TikTok has removed music by stars including Taylor Swift, The Weeknd and Olivia Rodrigo from videos after a row with their record label, Universal Music Group (UMG).
A licensing agreement between TikTok and the label expired on Wednesday, and a new deal could not be reached.
UMG said TikTok wanted to pay a "fraction" of the rate other social media sites do for access to its songs.
TikTok accused UMG of presenting a "false narrative and rhetoric".
All videos which have UMG music on them will be muted and new videos will not be able to be made with those tracks.
Some artists such as Ariana Grande and Katy Perry have had most of their music disappear from their official pages, except a few songs which are on other labels.
Billie Eilish, another UMG artist, has had all but one of her songs taken down.
Her song What Was I Made For? was featured in the Barbie movie – whose soundtrack was published by Warner Music Group.
Sophie Ellis-Bextor's Murder on the Dancefloor, which became a viral hit after appearing in the film Saltburn, is also unavailable.
Unofficial, sped-up and slowed-down versions of tracks are still available to use.
Noah Kahan, whose number one song Stick Season started as a viral TikTok clip, posted a video on his account saying he was unable to promote his new song on the platform.
"I can't stick it down your throats any more on this app," he said.
"I'll probably be OK, right?
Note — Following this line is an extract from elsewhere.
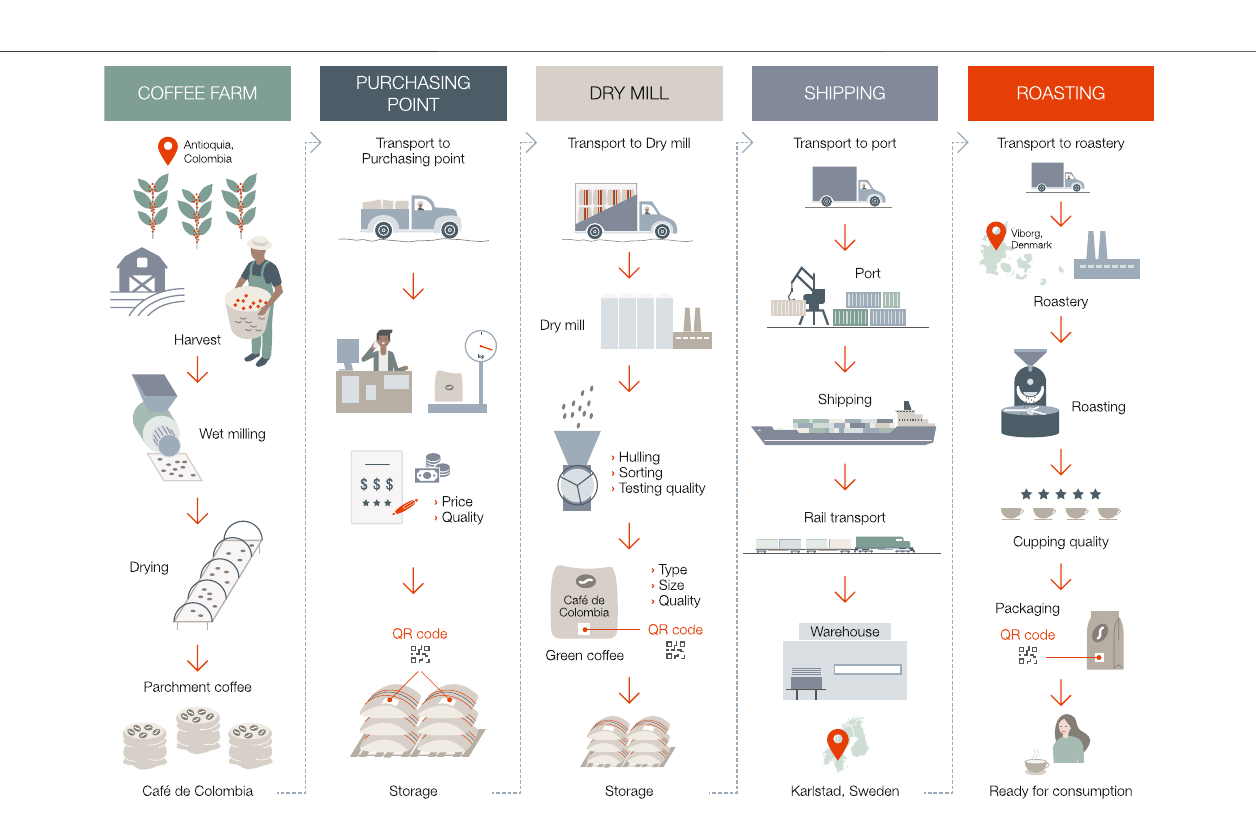
FIGURE 2 | Full supply chain with all stakeholders and their corresponding processing procedures (Bager et al., 2022).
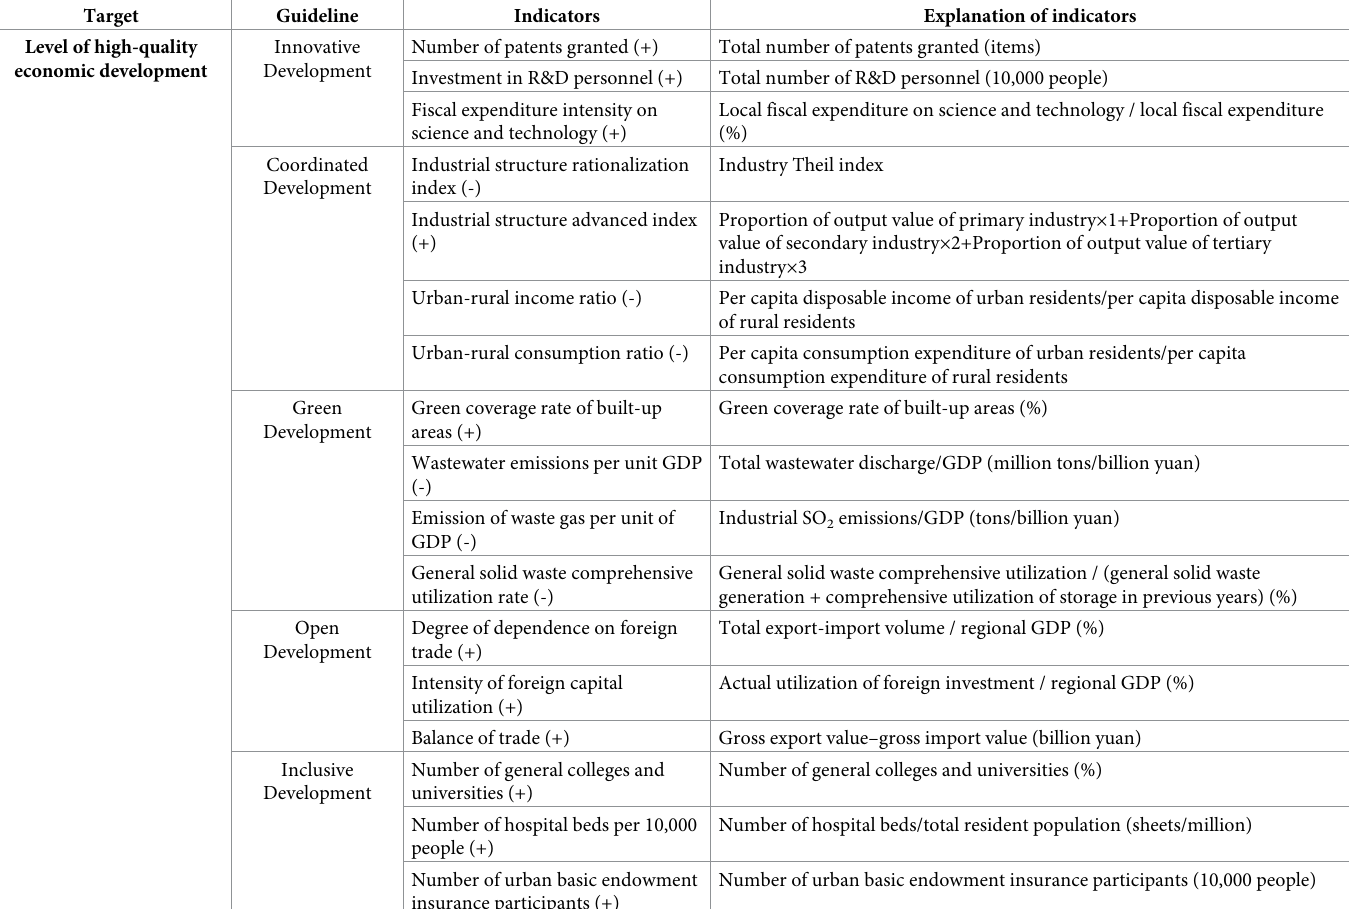
Table 4. Comprehensive evaluation index system of high-quality economic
I'll land on my feet, right?"
Meanwhile Cody Fry, an artist signed to a record label owned by UMG, said in a TikTok video he felt "like a person standing between two colliding planets" – having seen reports about the licensing agreement expiring as one of his tracks was going viral in China.
The 33-year-old musician told the BBC he did not even have a TikTok account when his song, I Hear A Symphony, went viral on the platform in 2021, several years after it was first released.
He added that he thought TikTok should "value music more than it does currently" and he wished the two giants could have resolved differences without "leaving it to the expense of artists on the ground".
"I don't know much about the mechanics of these massive corporate negotiations," he said, "but I'd be remiss if I didn't express the frustration about how this was handled on behalf of myself, and I think Universal's artists, because to find out something like this on the news, it's pretty tough."
Music companies and artists earn royalty payments when their songs are played on streaming and social media platforms.
On TikTok, they are used as backing music to the videos uploaded to the site.
But there has long been unease about how little the platforms pay, which in this case developed into a major and very public disagreement.
UMG and TikTok were in talks over a new deal, but were unable to agree one before the 31 January deadline.
In an open letter, published on 30 January, Universal claimed that "ultimately TikTok is trying to build a music-based business, without paying fair value for the music".
Universal said it was also concerned about getting artists fair compensation for AI-generated songs made to sound like real artists – such as one made to sound like Drake and The Weeknd which went viral.
"Content creators already compete on social media platforms with diluted or non-existing royalty pools," said Franklin Graves, an attorney and author of a newsletter focused on legal developments in the creator economy.
"By throwing an additional licensing payment for AI-generated music into the mix, it could potentially decrease any ad revenue share left after TikTok's cut and rights holders are paid," he added.
Universal also had issues with TikTok's content moderation, saying it failed to adequately deal with "the tidal wave of hate speech, bigotry, bullying and harassment on the platform".
TikTok responded: "It is sad and disappointing that Universal Music Group has put their own greed above the interests of their artists and songwriters.
"Despite Universal's false narrative and rhetoric, the fact is they have chosen to walk away from the powerful support of a platform with well over a billion users that serves as a free promotional and discovery vehicle for their talent," it added.
Universal's rival Warner Music agreed a licensing deal with TikTok in July 2023.